4. Magnetic Resonance Imaging (MRI) MRI can not only detect the presence, distribution and severity of acute HIE, but also help to determine the prognosis, and can also find whether the myelination is delayed or abnormal to determine the development of the nerve.

5. Brain function check

(1) Electroencephalogram (EEG) examination: manifested as a rhythm disorder, a slow wave burst on a low-amplitude background wave or a sustained diffuse slow activity; "burst suppression", "low voltage" or even "electrical rest" It is severe HIE, the degree of abnormal EEG is parallel with the severity of the disease, the EEG is normal or single, the prognosis is good; the abnormal abnormality (equal potential, low potential, fast wave, burst suppression waveform, etc.) EEG, Especially periodic, multifocal or diffuse changes are signals of the sequelae of the nervous system.

(2) Brainstem auditory evoked potential (BAEP): manifested as efferent wave delay, prolonged latency, flattened amplitude and wave loss, dynamic observation of V wave amplitude and V/I amplitude ratio, if sustained low indicates nervous system damage .

(3) Doppler ultrasound cerebral blood flow velocity (CBV) measurement: help to understand cerebral perfusion, high CBV suggesting cerebral vasospasm and lack of autonomic regulation, low CBV suggesting extensive brain necrosis, hypoperfusion, or even no Perfusion.

6. Brain metabolism monitoring

(1) Magnetic resonance spectrum (MRS): MRS is a non-invasive method for detecting chemical components in the body (such as brain tissue ATP, phosphocreatine, lactic acid, etc.), which can measure the metabolism of brain tissue in vivo. It is more sensitive than MRI to reflect the degree of hypoxic-ischemic brain damage.
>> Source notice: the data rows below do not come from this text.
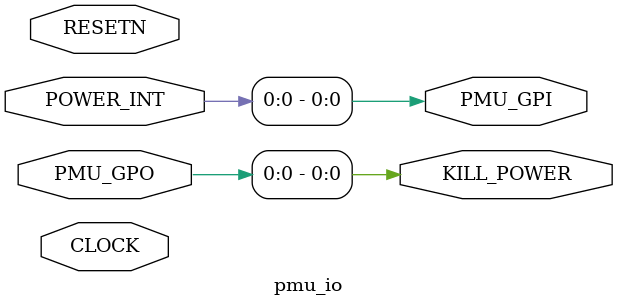
<source format=v>

`timescale 1ps/1ps

module pmu_io # 
(
    parameter CLOCK_FREQUENCE = 300000000,
    parameter POWERKILL_DELAY = 300000000
)    
(
    input wire CLOCK,
    input wire RESETN,

    (* X_INTERFACE_IGNORE = "true" *)
    input wire [31:0] PMU_GPO,
    (* X_INTERFACE_IGNORE = "true" *)
    output wire [31:0] PMU_GPI,

    (* X_INTERFACE_MODE = "Master" *)
    (* X_INTERFACE_INFO = "divashin:user:pmu_io:1.0 PMU_IO POWER_INT" *)
    input wire POWER_INT,
    (* X_INTERFACE_INFO = "divashin:user:pmu_io:1.0 PMU_IO KILL_POWER" *)
    output wire KILL_POWER
);

//reg [31:0] kill_counter;
//always @(posedge CLOCK) begin
//    if (!RESETN) begin
//        kill_counter <= 0;
//        KILL_POWER <= 0;
//    end else begin
//        if (PMU_GPO[0]) begin
//            kill_counter <= kill_counter + 1;
//            if (kill_counter >= POWERKILL_DELAY) begin
//                KILL_POWER <= 1;
//            end
//        end
//    end
//end

assign PMU_GPI[0] = POWER_INT;
assign KILL_POWER = PMU_GPO[0];

endmodule                        

</source>
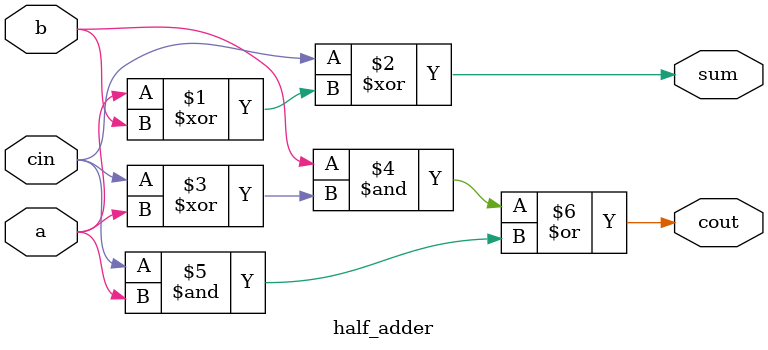
<source format=v>
/* somador de um bit */
module half_adder (
    input wire cin,
    input wire a,
    input wire b,
    output wire sum,
    output wire cout
);

    assign sum = cin ^ (a ^ b);
    assign cout = b & (cin ^ a) | cin & a;

endmodule //half_adder
</source>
(2) Near-infrared spectroscopy (NIRS): NIRS is an emerging optical diagnostic technology in recent years. It can directly detect changes in oxyhemoglobin and reduced hemoglobin in brain tissue, and actually understand the oxygenation in the brain and indirectly reflect the brain. Hemodynamic status and intracellular biooxidation process.

Diagnosis

Diagnosis and diagnosis of neonatal hypoxic ischemic encephalopathy

diagnosis

Clinical diagnosis basis:

(1) It has a clear history of perinatal asphyxia. Abnormal neurological symptoms such as disturbance of consciousness, changes in muscle tone, and abnormalities in the original reflex were seen within 12 hours or 24 hours after birth.

(2) Those who are critically ill have convulsions and respiratory failure.

Differential diagnosis

Pay attention to the identification of diseases such as intrauterine infection, central nervous system malformation and intracranial hemorrhage.

1. Neonatal intracranial hemorrhage can be confirmed as intracranial hemorrhage, which can clearly show the type, location, shape, size range, amount of bleeding and compression of surrounding brain tissue; and HIE pathological changes include brain edema, brain tissue necrosis And intracranial hemorrhage, these pathological changes can be confirmed by clinical manifestations and CT scans.

2. Congenital malformations of the skull and viral infections. If hypoxia-ischemia occurs several weeks or months before birth, the child may have no asphyxia or neurological symptoms at birth, but may appear in days or weeks. The performance of subacute or chronic encephalopathy is clinically difficult to distinguish from congenital brain malformation or intrauterine viral infection. CT examination can reflect the congenital malformation of the skull. Etiological and serum-specific antibody examination is beneficial to the identification of viral infectious diseases.

The material in this site is intended to be of general informational use and is not intended to constitute medical advice, probable diagnosis, or recommended treatments.

Was this article helpful? Thanks for the feedback. Thanks for the feedback.